Die Buchhändlerin rollt auf ihrem Stuhl ein Stückchen nach hinten, fasst sich an den Knoten, zu dem ihre Haare geschlungen sind, und sieht Hartenfels an. »Vielleicht«, räumt sie ein, »aber ich mag es nicht, wenn die Leute sich etwas vormachen.«

»Was denn?«

»Als würde jemand dadurch, dass er einen Text hochlädt, zum Schriftsteller. Und verkauft hat sich allein durch das Hochladen auch kein einziges Exemplar.«

»Es gibt doch sicher Ausnahmen?«

»Die gibt es immer.«

»Und? Ist Johannes Meister eine Ausnahme?«

Die Buchhändlerin zieht sich wieder an ihren Tisch und tippt auf der Tastatur. »Also, die Bewertungen bei Amazon sind mies, meist bloß ein oder zwei Sterne von fünf. Das Ranking ist auch unterirdisch«, meint sie, macht eine Pause und runzelt die Stirn, »und da ist noch eine Sache.«

»Was denn?« Hartenfels betrachtet die Buchhändlerin, die völlig versunken ist.

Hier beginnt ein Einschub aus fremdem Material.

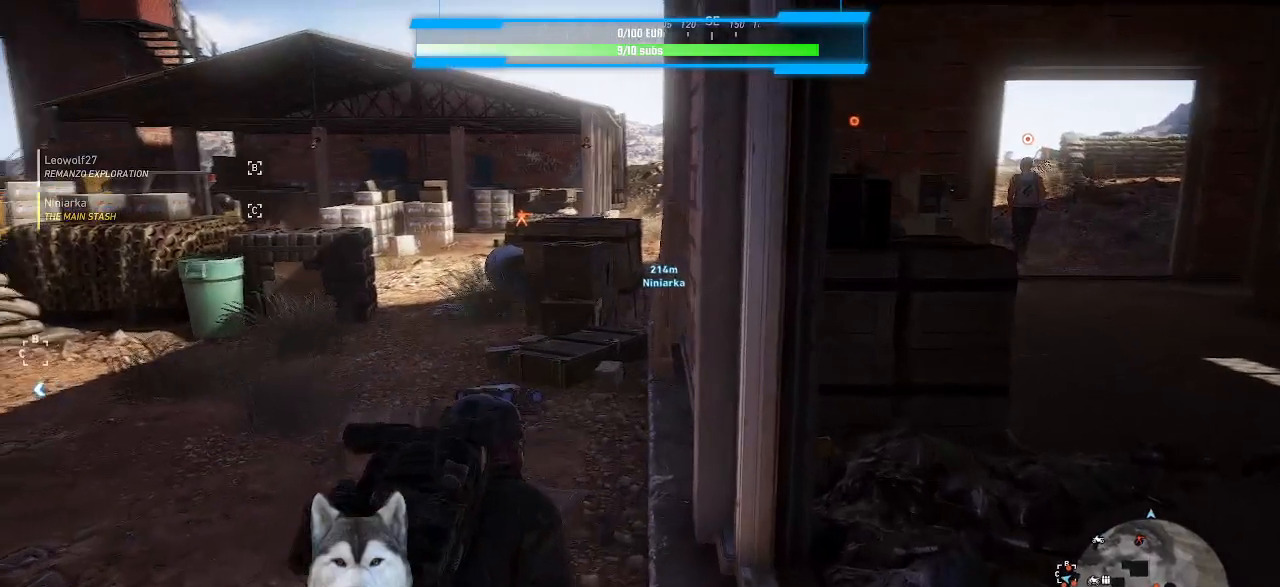
{"keys": [], "mouse": [], "events": []}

»Meister verlegt nicht bei Amazon, sondern bei einer anderen Plattform, die ihre E-Books über Amazon vertreibt. Habe ich auf den ersten Blick gar nicht bemerkt.«

Mein Gott ist das kompliziert, denkt Hartenfels und wünscht sich ein Buch aus Papier.

»Aber besorgen können Sie mir auch jetzt nichts von Meister?«, fragt er, um das Gespräch zu einem Abschluss zu bringen.

Die Frau blickt ihn an, ihre Augen hinter der schwarzen Brille sind groß und braun.

»Haben Sie einen E-Book-Reader?«, fragt sie.

»Ja«, antwortet Hartenfels, »soll im Urlaub ganz praktisch sein.«

»Stimmt«, sagt die Buchhändlerin und nickt. »Weil ich da ein paar Tricks kenne«, sie lächelt Hartenfels an, »lade ich Meisters Buch herunter und leite die Datei zum Selbstkostenpreis an Sie weiter. Was halten Sie vom ersten Band der Schwertmeister-Reihe?«

»Prima«, sagt Hartenfels, »wann wäre die Datei bei mir?«

»Geben Sie mir Ihre E-Mail-Adresse und es dauert nur ein paar Sekunden.«

»Na großartig«, sagt er und diktiert der Frau seinen privaten Kontakt, den sie gleich eingibt.

»Und los gehts«, sagt die Frau, während sie die Entertaste drückt, »Ihr Buch ist bei Ihnen.«

»Jetzt haben Sie aber gar nichts verdient?«, fragt Hartenfels, dem die Transaktion ein bisschen peinlich ist.

»Leider nein«, gibt die Buchhändlerin zu. »Aber vielleicht kaufen Sie zum Ausgleich ja noch etwas aus meinem Geschäft.«

Hartenfels nickt und stöbert ein wenig herum, wählt schließlich einen Maigret-Roman, Simenon mag er. Zumal er insgeheim findet, dass der französische Kommissar ihm ein bisschen ähnlich sieht, nur mit Pfeife und Haaren natürlich.

Hartenfels zahlt das reale und das virtuelle Buch und wird freundlich verabschiedet. Draußen dämmert es schon.